The Finnish soprano has long demonstrated a flair for the Czech composer’s most heated roles. Already celebrated for her portrayal of Janáček’s Jenůfa, she made a sensational role debut in 2002 at San Francisco Opera as Kát'a Kabanová. Now she can add Emilia Marty to her quiver. Once the character appears on stage she hardly ever leaves it. Mattila was indefatigable, up to and including the long final scene. Having acquired the formula, she must decide if she really wants to be around another 300 years. The scene is of Salome-like proportions. But while Salome (another role Mattila does unforgettably) must sing the similarly soaring lines and scandalous content after her “Dance of the Seven Veils,” Emilia Marty does it after being on stage for two-and-a-half acts. Mattila made it soar.

There are no weak spots in the rest of the cast. Miro Dvorsky wielded a clear, expressive tenor as Albert Gregor, the plaintiff in the case, smitten by Marty only to learn in the end that she is actually his great grandmother.
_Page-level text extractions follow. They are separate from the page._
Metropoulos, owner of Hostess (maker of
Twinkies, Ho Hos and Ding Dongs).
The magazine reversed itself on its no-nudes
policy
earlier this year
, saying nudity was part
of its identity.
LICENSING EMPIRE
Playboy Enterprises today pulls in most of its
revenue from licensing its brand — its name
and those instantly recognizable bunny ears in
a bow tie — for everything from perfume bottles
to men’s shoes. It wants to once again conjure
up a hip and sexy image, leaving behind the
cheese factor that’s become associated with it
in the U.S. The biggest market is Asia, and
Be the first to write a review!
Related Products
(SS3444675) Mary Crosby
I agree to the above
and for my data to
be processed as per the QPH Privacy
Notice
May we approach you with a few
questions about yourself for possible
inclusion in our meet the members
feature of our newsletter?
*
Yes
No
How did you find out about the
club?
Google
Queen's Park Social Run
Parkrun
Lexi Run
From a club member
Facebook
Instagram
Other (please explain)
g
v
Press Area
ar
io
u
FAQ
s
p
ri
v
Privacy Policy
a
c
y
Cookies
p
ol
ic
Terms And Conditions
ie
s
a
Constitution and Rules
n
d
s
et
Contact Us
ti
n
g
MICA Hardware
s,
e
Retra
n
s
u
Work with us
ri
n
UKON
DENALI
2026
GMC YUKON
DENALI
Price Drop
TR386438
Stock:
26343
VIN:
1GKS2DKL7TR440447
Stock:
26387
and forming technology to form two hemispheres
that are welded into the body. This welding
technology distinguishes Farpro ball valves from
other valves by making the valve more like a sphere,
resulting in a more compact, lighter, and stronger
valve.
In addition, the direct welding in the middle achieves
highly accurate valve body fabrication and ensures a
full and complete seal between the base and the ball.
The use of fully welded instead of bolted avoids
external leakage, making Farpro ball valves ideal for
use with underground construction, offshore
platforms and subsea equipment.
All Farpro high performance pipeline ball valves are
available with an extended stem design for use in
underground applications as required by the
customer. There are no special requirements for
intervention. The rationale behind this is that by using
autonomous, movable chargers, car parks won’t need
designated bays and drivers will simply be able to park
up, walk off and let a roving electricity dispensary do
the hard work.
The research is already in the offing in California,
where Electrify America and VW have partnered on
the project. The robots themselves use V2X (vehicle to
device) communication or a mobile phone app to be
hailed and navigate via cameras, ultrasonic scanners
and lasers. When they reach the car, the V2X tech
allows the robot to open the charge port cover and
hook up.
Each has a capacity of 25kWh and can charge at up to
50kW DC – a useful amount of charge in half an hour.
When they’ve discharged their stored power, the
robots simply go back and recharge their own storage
Tall, thin Gerd Grochowski deployed an equally towering baritone as Baron Jaroslav Prus, the defendant, who actually has the envelope with the formula and succumbs to Marty’s wiles to give it up. Bass-baritone Dale Travis makes a suitably pompous lawyer Dr.
Kolenatý, tenor Thomas Glenn the bewildered clerk Vitek. Baritone Matthew O’Neill provided comic relief as Count Hauk-Šendorf, who despite his advanced age still is randy for Marty (and she for him). All sang splendidly.

Olivier Tambosi, who directed Mattila as Puccini’s
Manon Lescaut in her most recent appearance at San Francisco Opera in 2006, created a powerful, thoughtful and thought-provoking staging. And as it should be, the spotlight seldom strays from the soprano—literally. For the final scene Mattila is bathed in brilliant white light. Perfect.